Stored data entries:
________________________

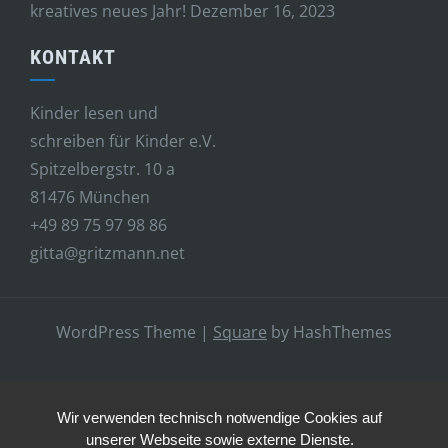
kreatives neues Jahr!
Dezember 16, 2023
KONTAKT
Kinder lesen und
schreiben für Kinder e.V.
Spitzelbergstr. 10 a
81476 München
+49 89 75 97 98 86
gitta@gritzmann.net
WordPress Theme
|
Square
by HashThemes
Wir verwenden technisch notwendige Cookies auf
unserer Webseite sowie externe Dienste.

________________________

Directions for this task: Find the word "Kinder" in the data and copy out each line where it turns up.

Response:
Kinder lesen und
schreiben für Kinder e.V.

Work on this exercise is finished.